- **Assignment**:
Every record must be output verbatim in the reply.

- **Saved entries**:
━━━━━━━━

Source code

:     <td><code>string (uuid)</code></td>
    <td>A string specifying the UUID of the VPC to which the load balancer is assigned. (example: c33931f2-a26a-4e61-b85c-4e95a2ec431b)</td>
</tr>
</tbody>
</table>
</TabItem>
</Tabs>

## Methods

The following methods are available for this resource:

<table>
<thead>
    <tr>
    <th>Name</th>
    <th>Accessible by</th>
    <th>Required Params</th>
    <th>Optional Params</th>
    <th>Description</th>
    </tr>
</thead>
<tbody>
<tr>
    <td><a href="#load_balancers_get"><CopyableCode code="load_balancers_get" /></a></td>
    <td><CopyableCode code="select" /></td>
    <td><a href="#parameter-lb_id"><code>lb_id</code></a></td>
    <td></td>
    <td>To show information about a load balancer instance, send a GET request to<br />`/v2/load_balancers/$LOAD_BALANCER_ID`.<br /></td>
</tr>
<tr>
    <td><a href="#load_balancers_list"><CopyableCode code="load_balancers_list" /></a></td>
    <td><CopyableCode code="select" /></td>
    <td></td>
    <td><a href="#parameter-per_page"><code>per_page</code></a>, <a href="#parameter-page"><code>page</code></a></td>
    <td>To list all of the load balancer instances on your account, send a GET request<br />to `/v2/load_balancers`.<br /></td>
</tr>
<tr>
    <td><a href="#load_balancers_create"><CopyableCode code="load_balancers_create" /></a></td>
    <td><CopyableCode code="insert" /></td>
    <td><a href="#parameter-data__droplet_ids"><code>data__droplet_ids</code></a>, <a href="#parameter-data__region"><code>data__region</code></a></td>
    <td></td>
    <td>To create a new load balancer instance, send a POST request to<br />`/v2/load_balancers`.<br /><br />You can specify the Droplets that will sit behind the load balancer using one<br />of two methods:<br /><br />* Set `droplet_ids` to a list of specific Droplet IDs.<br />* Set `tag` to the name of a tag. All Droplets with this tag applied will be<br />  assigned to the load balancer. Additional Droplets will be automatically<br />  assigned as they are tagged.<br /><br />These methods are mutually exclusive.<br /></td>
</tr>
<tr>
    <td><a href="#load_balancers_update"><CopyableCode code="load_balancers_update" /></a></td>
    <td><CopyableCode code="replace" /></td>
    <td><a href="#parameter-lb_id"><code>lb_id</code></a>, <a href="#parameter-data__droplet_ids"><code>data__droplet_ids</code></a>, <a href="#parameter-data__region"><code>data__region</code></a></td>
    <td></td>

━━━━━━━━

- **Task solution**:
Source code

:     <td><code>string (uuid)</code></td>
    <td>A string specifying the UUID of the VPC to which the load balancer is assigned. (example: c33931f2-a26a-4e61-b85c-4e95a2ec431b)</td>
</tr>
</tbody>
</table>
</TabItem>
</Tabs>

## Methods

The following methods are available for this resource:

<table>
<thead>
    <tr>
    <th>Name</th>
    <th>Accessible by</th>
    <th>Required Params</th>
    <th>Optional Params</th>
    <th>Description</th>
    </tr>
</thead>
<tbody>
<tr>
    <td><a href="#load_balancers_get"><CopyableCode code="load_balancers_get" /></a></td>
    <td><CopyableCode code="select" /></td>
    <td><a href="#parameter-lb_id"><code>lb_id</code></a></td>
    <td></td>
    <td>To show information about a load balancer instance, send a GET request to<br />`/v2/load_balancers/$LOAD_BALANCER_ID`.<br /></td>
</tr>
<tr>
    <td><a href="#load_balancers_list"><CopyableCode code="load_balancers_list" /></a></td>
    <td><CopyableCode code="select" /></td>
    <td></td>
    <td><a href="#parameter-per_page"><code>per_page</code></a>, <a href="#parameter-page"><code>page</code></a></td>
    <td>To list all of the load balancer instances on your account, send a GET request<br />to `/v2/load_balancers`.<br /></td>
</tr>
<tr>
    <td><a href="#load_balancers_create"><CopyableCode code="load_balancers_create" /></a></td>
    <td><CopyableCode code="insert" /></td>
    <td><a href="#parameter-data__droplet_ids"><code>data__droplet_ids</code></a>, <a href="#parameter-data__region"><code>data__region</code></a></td>
    <td></td>
    <td>To create a new load balancer instance, send a POST request to<br />`/v2/load_balancers`.<br /><br />You can specify the Droplets that will sit behind the load balancer using one<br />of two methods:<br /><br />* Set `droplet_ids` to a list of specific Droplet IDs.<br />* Set `tag` to the name of a tag. All Droplets with this tag applied will be<br />  assigned to the load balancer. Additional Droplets will be automatically<br />  assigned as they are tagged.<br /><br />These methods are mutually exclusive.<br /></td>
</tr>
<tr>
    <td><a href="#load_balancers_update"><CopyableCode code="load_balancers_update" /></a></td>
    <td><CopyableCode code="replace" /></td>
    <td><a href="#parameter-lb_id"><code>lb_id</code></a>, <a href="#parameter-data__droplet_ids"><code>data__droplet_ids</code></a>, <a href="#parameter-data__region"><code>data__region</code></a></td>
    <td></td>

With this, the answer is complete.